Börse : Scheinbare Stabilisierung

Nach dem Einbruch am Vortag hat sich der deutsche Aktienmarkt am Donnerstag etwas stabilisiert und Kursgewinne verbucht. Der Dax sank dennoch bis zum späten Nachmittag im Sog der Wall Street um 2,5 Prozent auf 4887 Zähler. Dies war der tiefste Stand seit drei Jahren. Der M-Dax gewann 0,12 Prozent auf 5711 Punkte. Der Tec-Dax legte um 1,6 Prozent auf 542 Zähler zu. Analysten erklärten die Kursgewinne vor allem mit einer technischen Gegenbewegung nach den jüngsten, deutlichen Verlusten. „Nach dem Schock vom Dienstag beruhigt sich die Lage nun erst mal wieder ein bisschen“, sagte ein Händler. „Das heißt aber nicht, dass der Sturm schon ganz vorbeigezogen ist.“

Vor allem Aktien der Finanzbranche waren gefragt: Die der Commerzbank kletterten um 7,9 Prozent auf 10,75 Euro an die Dax-Spitze. Die Aktien von Hypo Real Estate (HRE) stiegen um sieben Prozent auf 4,41 Euro. Einem Bericht der „New York Times“ zufolge, wonach die US-Regierung Beteiligungen an amerikanischen Banken plant, maßen sie nur eine leicht positive Wirkung zu.

Die deutsche Finanzaufsicht Bafin will die Kursbewegungen der Premiere-Aktie in den vergangenen Tagen genauer unter die Lupe nehmen. Es handle sich um eine routinemäßige Analyse, sagte eine Sprecherin am Donnerstag.Geprüft würden der Handel und die jüngsten Veröffentlichungen daraufhin, ob es Anhaltspunkte für kapitalmarktrechtliche Verstöße gebe. Das Unternehmen hatte vor einer Woche einen operativen Verlust angekündigt, fast eine Million Karteileichen gemeldet und angekündigt, mit den Banken über die Kreditvereinbarungen zu verhandeln. Die Aktien gingen daraufhin auf Talfahrt. Am Donnerstag lagen sie jedoch deutlich im Plus, zeitweise fast 18 Prozent.

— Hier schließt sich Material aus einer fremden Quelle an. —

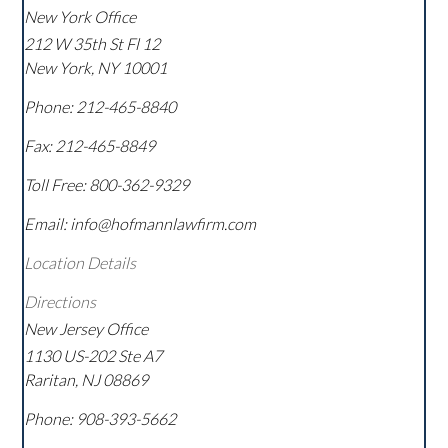
New York Office
212 W 35th St Fl 12
New York
,
NY
10001
Phone:
212-465-8840
Fax:
212-465-8849
Toll Free:
800-362-9329
Email: info@hofmannlawfirm.com
Location Details
Directions
New Jersey Office
1130 US-202 Ste A7
Raritan
,
NJ
08869
Phone:
908-393-5662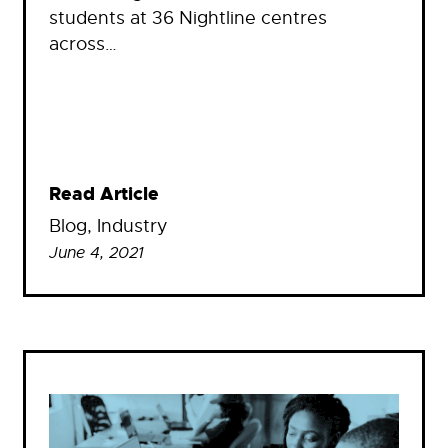
students at 36 Nightline centres
across…
Read Article
Blog
, 
Industry
June 4, 2021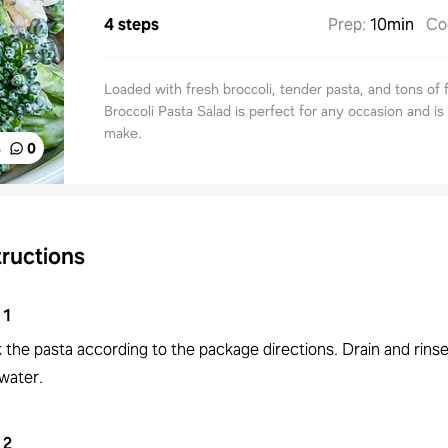
4 steps
Prep
:
10min
Co
Loaded with fresh broccoli, tender pasta, and tons of f
Broccoli Pasta Salad is perfect for any occasion and is
make.
%
0
tructions
1
 the pasta according to the package directions. Drain and rinse
water.
2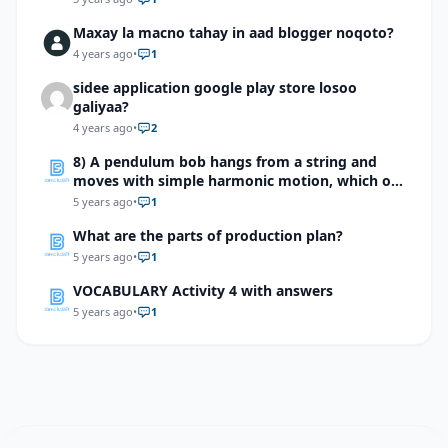
Maxay la macno tahay in aad blogger noqoto?
4 years ago
•
1
sidee application google play store losoo
galiyaa?
4 years ago
•
2
8) A pendulum bob hangs from a string and
moves with simple harmonic motion, which of
the following does not affect the period of the
5 years ago
•
1
pendulum?
What are the parts of production plan?
5 years ago
•
1
VOCABULARY Activity 4 with answers
5 years ago
•
1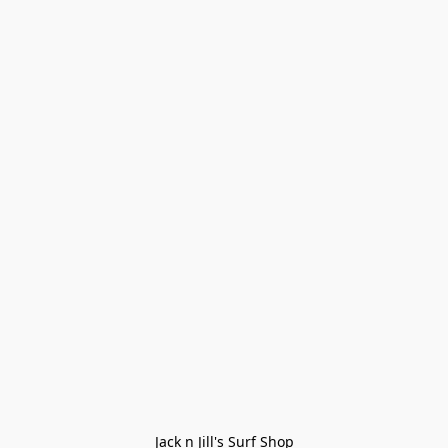
Jack n Jill's Surf Shop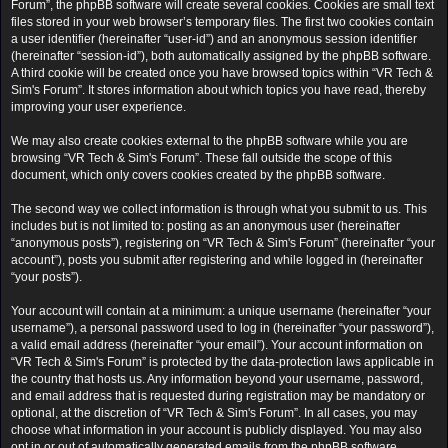
Forum”, the phpBB software will create several cookies. Cookies are small text
files stored in your web browser’s temporary files. The first two cookies contain
a user identifier (hereinafter “user-id”) and an anonymous session identifier
(hereinafter “session-id”), both automatically assigned by the phpBB software.
A third cookie will be created once you have browsed topics within “VR Tech &
Sim's Forum”. It stores information about which topics you have read, thereby
improving your user experience.
We may also create cookies external to the phpBB software while you are
browsing “VR Tech & Sim's Forum”. These fall outside the scope of this
document, which only covers cookies created by the phpBB software.
The second way we collect information is through what you submit to us. This
includes but is not limited to: posting as an anonymous user (hereinafter
“anonymous posts”), registering on “VR Tech & Sim's Forum” (hereinafter “your
account”), posts you submit after registering and while logged in (hereinafter
“your posts”).
Your account will contain at a minimum: a unique username (hereinafter “your
username”), a personal password used to log in (hereinafter “your password”),
a valid email address (hereinafter “your email”). Your account information on
“VR Tech & Sim's Forum” is protected by the data-protection laws applicable in
the country that hosts us. Any information beyond your username, password,
and email address that is requested during registration may be mandatory or
optional, at the discretion of “VR Tech & Sim's Forum”. In all cases, you may
choose what information in your account is publicly displayed. You may also
opt in or out of automatically generated emails from the phpBB software.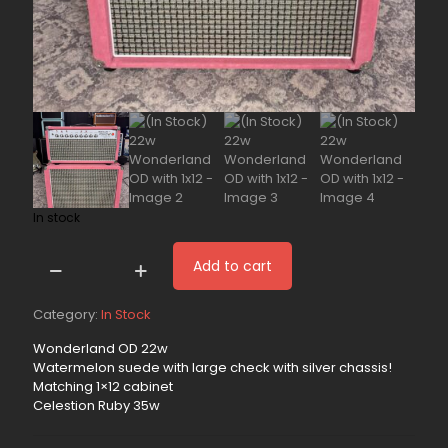
In stock
Add to cart
(In
Stock)
22w
Category:
In Stock
Wonderland
Wonderland OD 22w
OD
Watermelon suede with large check with silver chassis!
with
Matching 1×12 cabinet
1x12
Celestion Ruby 35w
quantity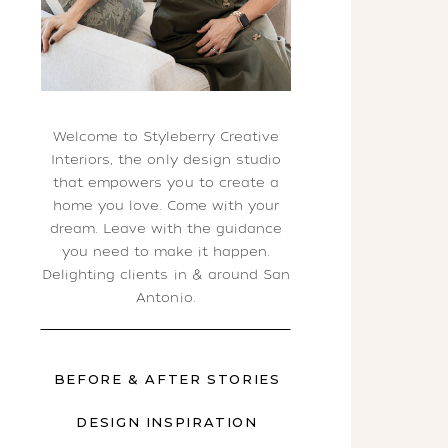
Welcome to Styleberry Creative
Interiors, the only design studio
that empowers you to create a
home you love. Come with your
dream. Leave with the guidance
you need to make it happen.
Delighting clients in & around San
Antonio.
BEFORE & AFTER STORIES
DESIGN INSPIRATION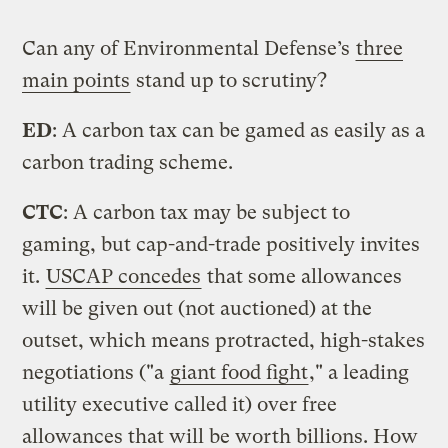
Can any of Environmental Defense’s
three
main points
stand up to scrutiny?
ED
: A carbon tax can be gamed as easily as a
carbon trading scheme.
CTC
: A carbon tax may be subject to
gaming, but cap-and-trade positively invites
it.
USCAP concedes
that some allowances
will be given out (not auctioned) at the
outset, which means protracted, high-stakes
negotiations ("a
giant food fight
," a leading
utility executive called it) over free
allowances that will be worth billions. How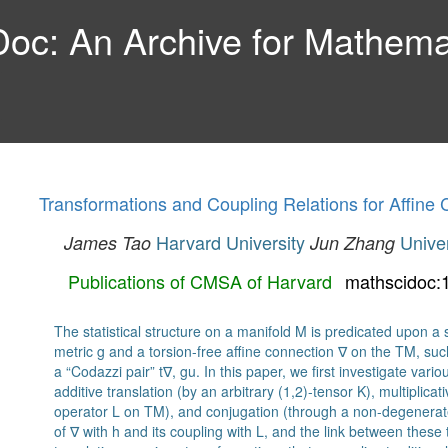
c: An Archive for Mathemat
Transformations and Coupling Relations for Affine
Harvard University
Unive
James Tao
Jun Zhang
Publications of CMSA of Harvard
mathscidoc:
The statistical structure on a manifold M is predicated upon 
metric g and a torsion-free affine connection ∇ on the TM, such 
a “Codazzi pair” t∇, gu. In this paper, we first investigate vari
additive translation (by an arbitrary (1,2)-tensor K), multiplicat
operator L on TM), and conjugation (through a non-degenerat
of ∇ with h and its coupling with L, and the link between these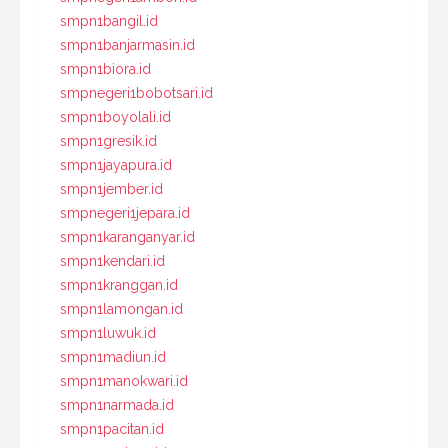
smpn1bangil.id
smpn1banjarmasin.id
smpn1biora.id
smpnegeri1bobotsari.id
smpn1boyolali.id
smpn1gresik.id
smpn1jayapura.id
smpn1jember.id
smpnegeri1jepara.id
smpn1karanganyar.id
smpn1kendari.id
smpn1kranggan.id
smpn1lamongan.id
smpn1luwuk.id
smpn1madiun.id
smpn1manokwari.id
smpn1narmada.id
smpn1pacitan.id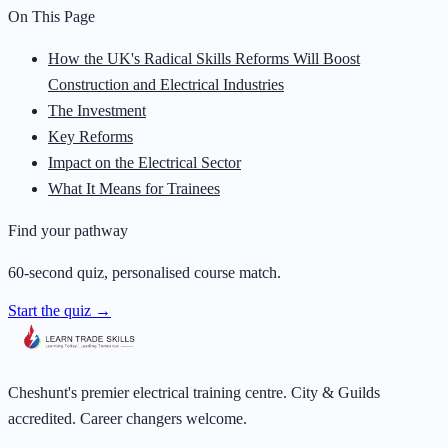
On This Page
How the UK's Radical Skills Reforms Will Boost
Construction and Electrical Industries
The Investment
Key Reforms
Impact on the Electrical Sector
What It Means for Trainees
Find your pathway
60-second quiz, personalised course match.
Start the quiz →
Cheshunt's premier electrical training centre. City & Guilds
accredited. Career changers welcome.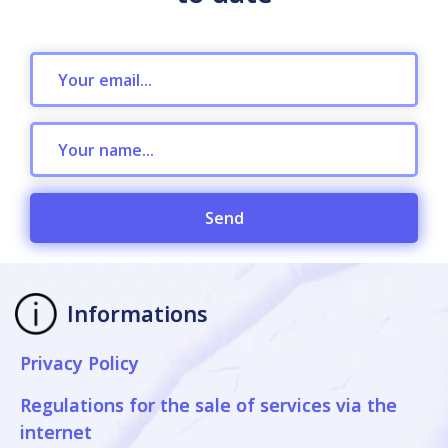
Send
Informations
Privacy Policy
Regulations for the sale of services via the
internet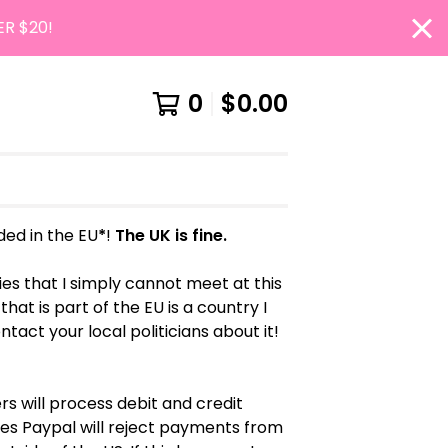
ER $20!
0
$
0.00
uded in the EU
*
!
The UK is fine.
es that I simply cannot meet at this
hat is part of the EU is a country I
ontact your local politicians about it!
s will process debit and credit
s Paypal will reject payments from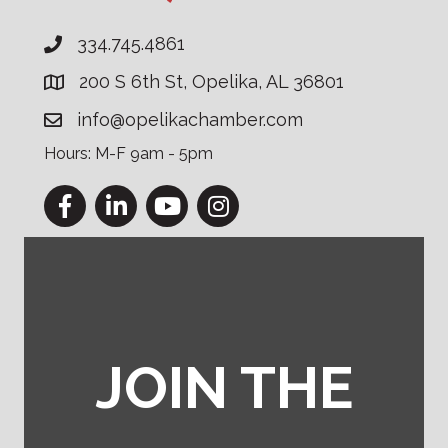
334.745.4861
200 S 6th St, Opelika, AL 36801
info@opelikachamber.com
Hours: M-F 9am - 5pm
Facebook
LinkedIn
YouTube
Instagram
JOIN THE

Die Aktien des Düngemittelherstellers K+S stiegen mit plus 3,28 Prozent auf 48,78 Euro in die Dax-Spitze. Der weltgrößte Agrar- und Biotechkonzern Monsanto hatte signalisiert, dass der Agrarboom ungebrochen ist und die Kreditkrise bei US-Farmern bisher auch keine Liquiditätsengpässe zur Folge gehabt habe. DZ-Bank-Analyst Heinz Müller wies in einem Kommentar zudem darauf hin, dass K+S erneut Preiserhöhungen in Europa habe durchsetzen können, wo rund 60 Prozent des Umsatzes generiert würden. Die Papiere von Continental dehnten ihre jüngsten Kursverluste um 3,69 Prozent auf 41,74 Euro aus. Am Rentenmarkt stieg die durchschnittliche Umlaufrendite der börsennotierten Bundeswertpapiere auf 3,86 (Vortag: 3,64) Prozent. Der Rentenindex Rex fiel um 0,23 Prozent auf 119,91 Punkte. Der Bund Future fiel um 0,31 Prozent auf 115,95 Zähler zu.

Der Kurs des Euro ist gefallen. Die Europäische Zentralbank (EZB) setzte den Referenzkurs auf 1,3682 (Mittwoch: 1,3731) Dollar fest.